May 19 2009
Classroom

Both Universities And Students Benefit From Online Education

Online courses offer cost savings and efficiencies to colleges and universities, but that’s not the main reason for the growth in online education.

Online courses offer cost savings and efficiencies to colleges and universities, but that’s not the main reason for the growth in online education. Michael Cornell, deputy chief technology officer at the University of Illinois Global Campus, and his colleagues at other universities are responding to an inexorable force: their students.

It’s the students who are asking colleges to offer more online courses. Financial pressures are forcing many of them to work longer hours at part-time jobs, so they need the flexibility of being able to take at least one or two online courses a semester. Midcareer professionals also like the convenience of fitting online courses into their busy work and family schedules, a service that community colleges deliver well.

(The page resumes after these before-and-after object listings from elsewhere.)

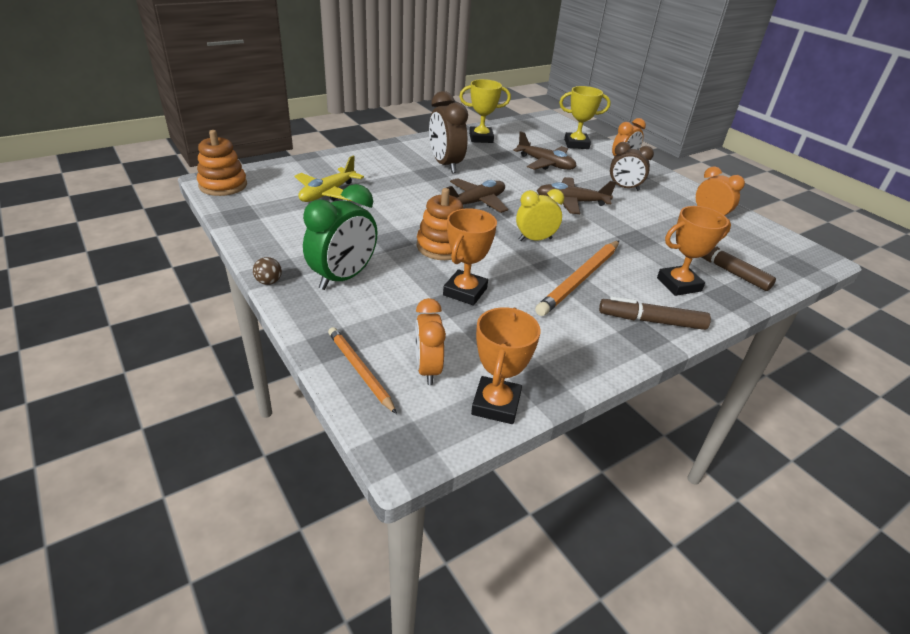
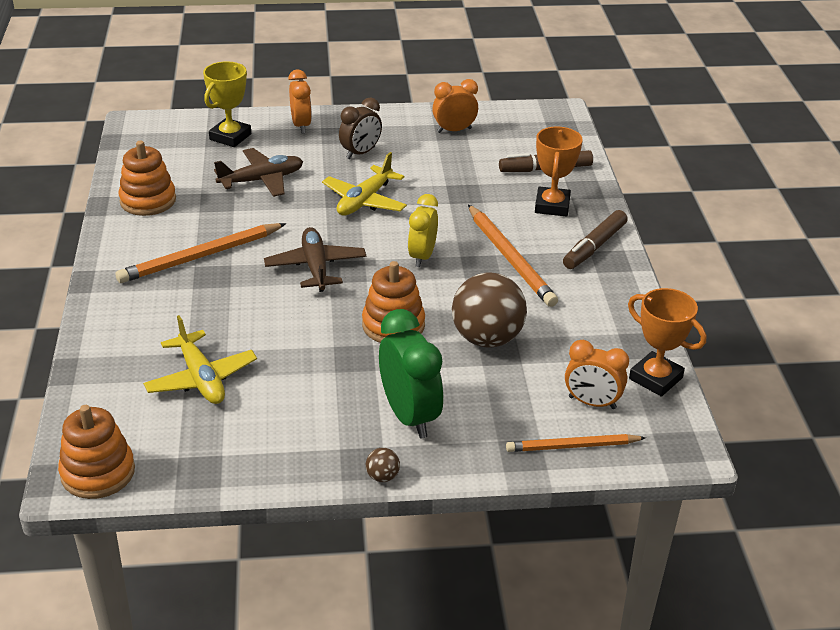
camera: 60 degrees left, 0 degrees up
(445, 165) = (201, 256): brown clock -> orange pencil
(465, 291) = (487, 338): orange trophy -> brown ball
(481, 138) = (148, 200): yellow trophy -> orange stacking toy
(571, 202) = (364, 201): brown plane -> yellow plane

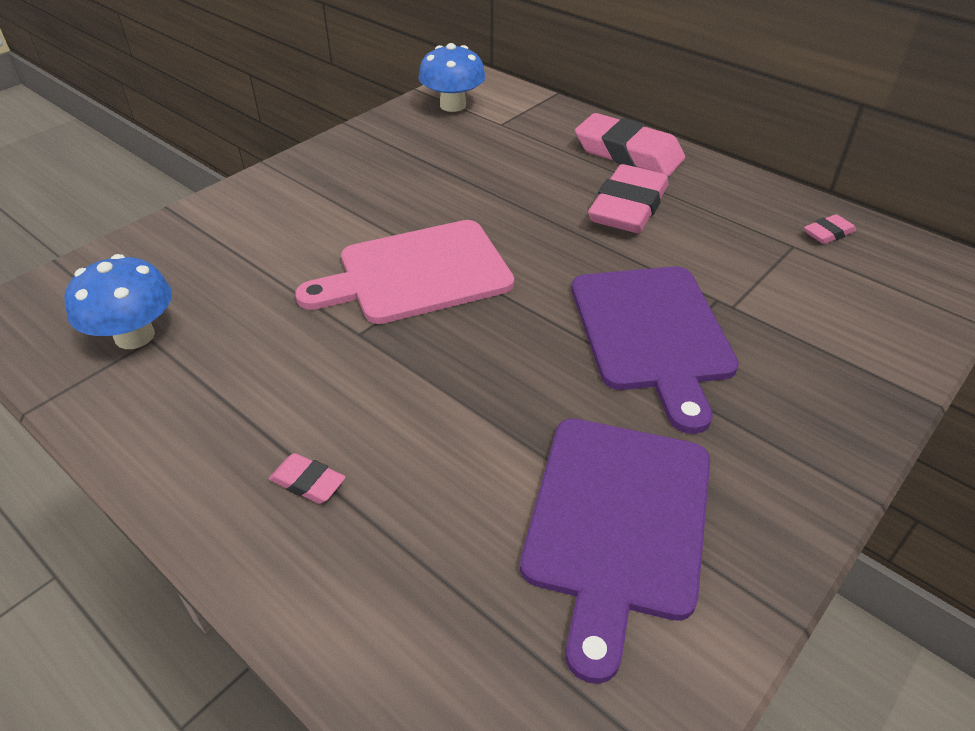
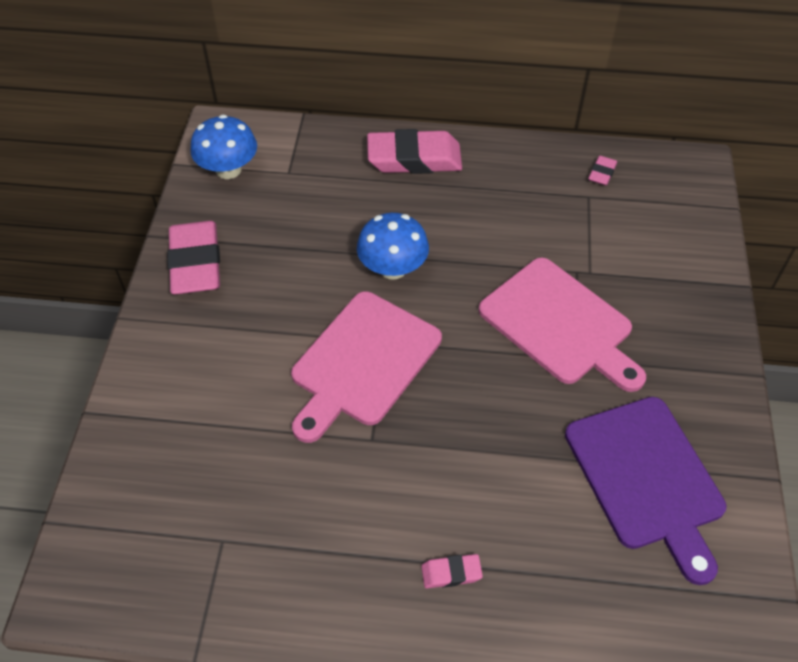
camera: 35 degrees left, 10 degrees up
(134, 336) = (205, 545): blue mushroom -> blue mushroom (393, 268)
(628, 207) = (457, 216): pink eraser -> pink eraser (196, 263)
(652, 333) = (560, 324): purple cutting board -> pink cutting board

“The growth in online courses and programs is fostered by student demand, rather than an assumption that online courses reduce the institutional cost of instruction,” says Kenneth Green, founder of the Campus Computing Project.

In fact, at least initially, Green says colleges should plan on some up-front costs for additional training, computing infrastructure and technical support, on top of the cost of converting curriculum to an online format.

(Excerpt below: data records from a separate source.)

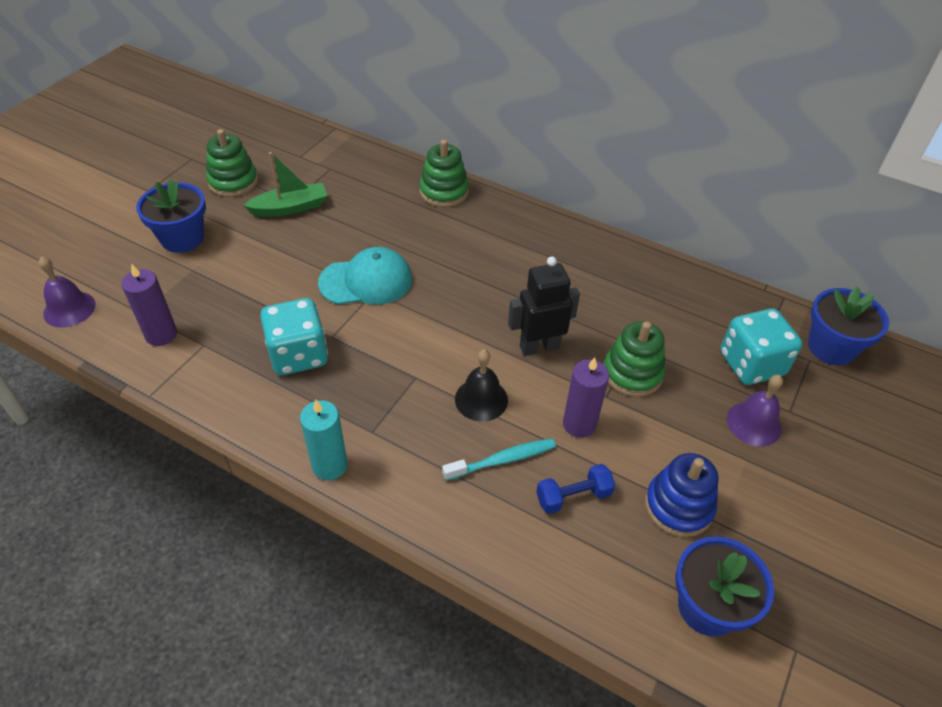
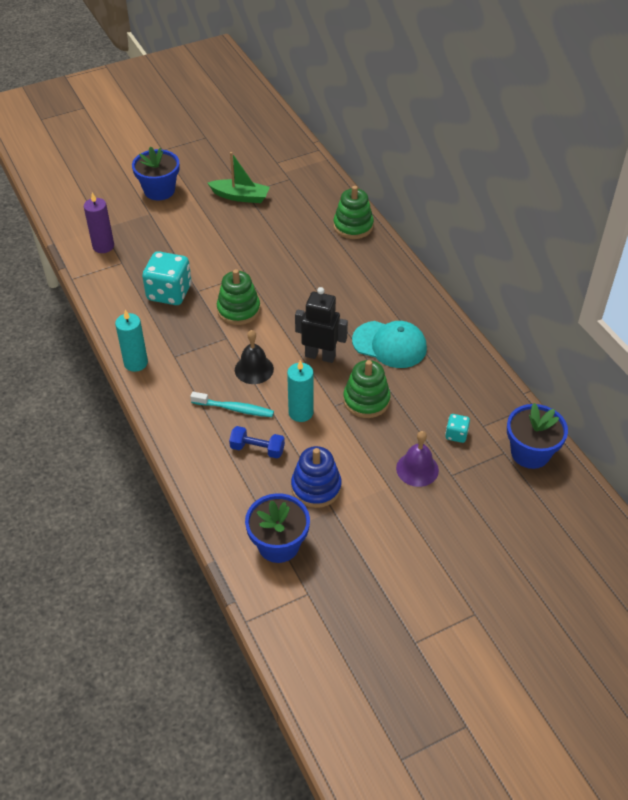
camera: 35 degrees right, 0 degrees up
(69, 309) = (66, 209): purple bell -> none
(233, 182) = (219, 164): green stacking toy -> green stacking toy (238, 310)
(366, 281) = (247, 265): turquoise cap -> turquoise cap (389, 344)
(579, 424) = (301, 412): purple candle -> turquoise candle
(751, 364) = (456, 434): turquoise dice -> turquoise dice, size x0.48

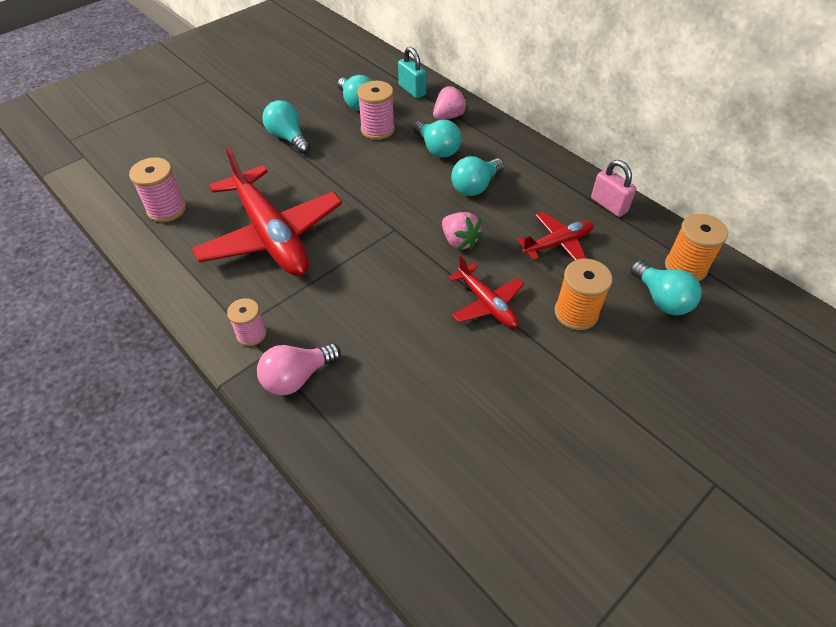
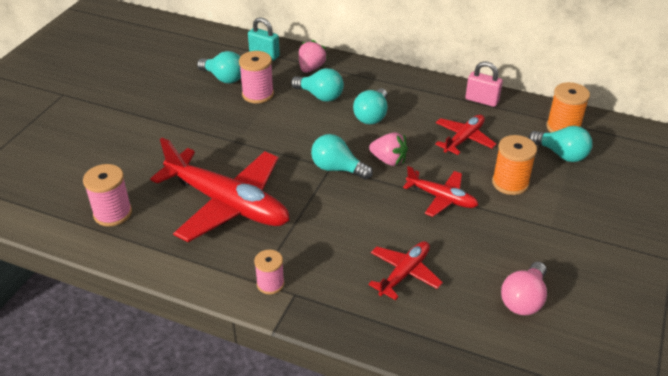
camera: 25 degrees left, 10 degrees down
(288, 138) = (181, 122): turquoise light bulb -> turquoise light bulb (337, 168)
(297, 377) = (333, 301): pink light bulb -> pink light bulb (523, 299)
(388, 375) = (404, 273): none -> red plane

But the investment in security may be the most important of all. Gaining the trust of your students and faculty that the online courseware and collaboration systems are secure is essential. Everything else crumbles if you can’t build that trust. As a result, many institutions are investing in back-end servers and storage infrastructure to build secure interfaces and collaboration tools that make it easy for students to learn.

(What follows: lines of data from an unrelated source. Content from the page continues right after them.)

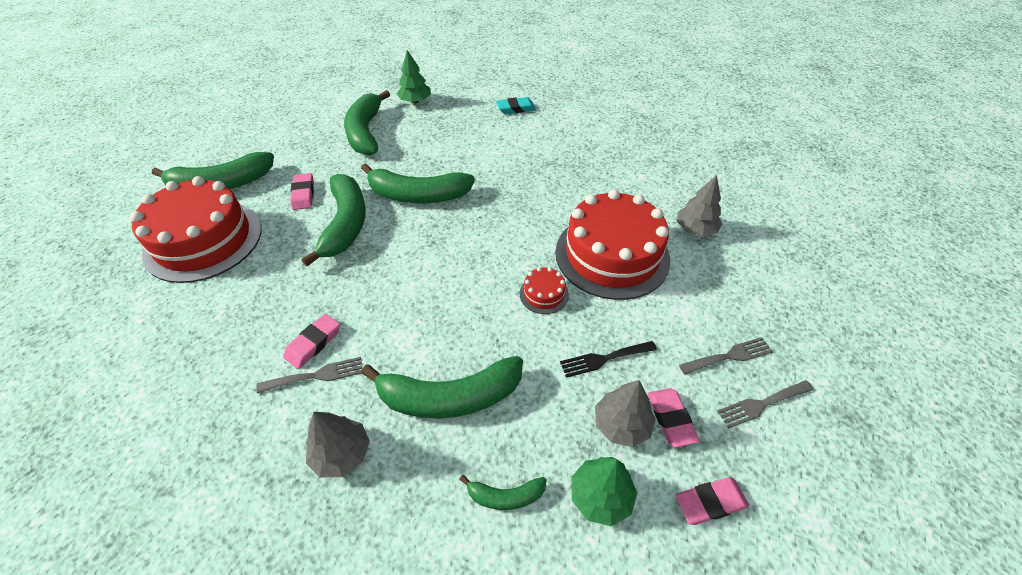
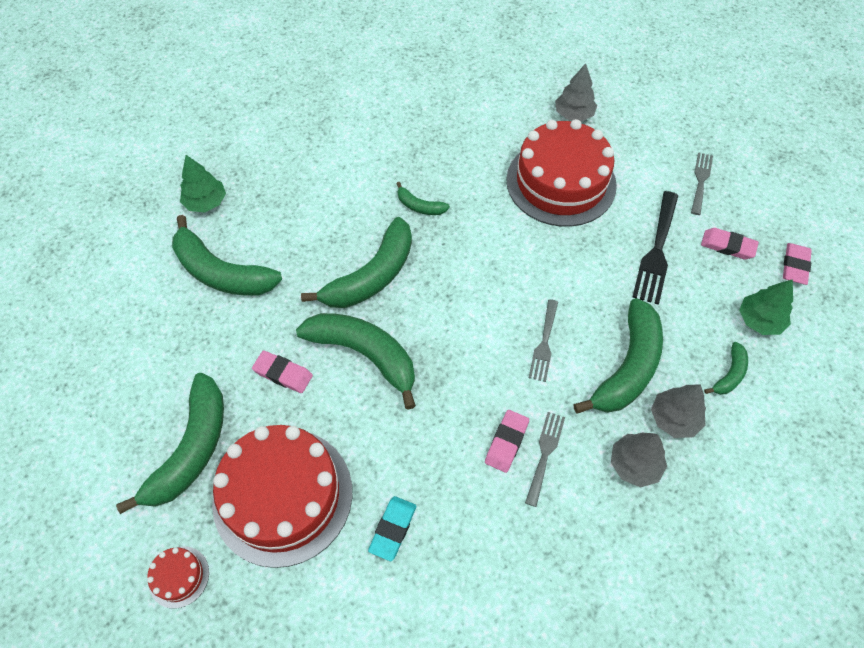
camera: 55 degrees left, 10 degrees up
(313, 343) = (506, 442): pink eraser -> pink eraser turned 45 degrees clockwise
(503, 188) = (419, 206): none -> green banana
(515, 108) = (305, 129): turquoise eraser -> turquoise eraser (392, 529)
(544, 294) = (569, 251): red cake -> red cake (179, 577)
(604, 359) = (656, 251): black fork -> black fork, size x1.60
(621, 424) = (715, 276): grey tree -> grey tree (674, 418)
(761, 404) = (746, 191): grey fork -> grey fork (544, 344)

Green says college IT departments also need to do a better job of mining available transactional data so faculty and administrators can get a more precise read on whether online learning is producing the positive results it promises. The data exists in your systems; you just have to present it to university stakeholders in a meaningful way.

Cost Savings

Ten years ago, most professors would have balked at the idea that they would be expected to teach at least one course a semester online, says Gartner analyst Marti Harris. But attitudes are evolving as colleges and universities adjust to challenging economic times, changing student demographics and greater acceptance of technology among faculty.

93 percent of community college presidents reported increased enrollment in online courses in the past year.

Source: The Campus Computing Project

This transition is made easier because online learning helps schools save on classroom space and allocate scarce faculty resources more efficiently. Cornell says his university’s online school has seen significant savings in capital expenditures compared with its brick-and-mortar counterparts because of its 100 percent online presence. He adds that the relatively low cost of ownership of hardware and software lets them offer a more affordable education with the high-quality experience the university provides.

“We also save by having a lower staff-to-student ratio, again without impacting the quality of the education,” Cornell says.

“Once we build a system or process, it can serve larger and larger populations with minimal incremental capital investment,” he says. “Another benefit is that students looking for a college experience that does not include the physical presence on a campus save even more on housing and transportation.”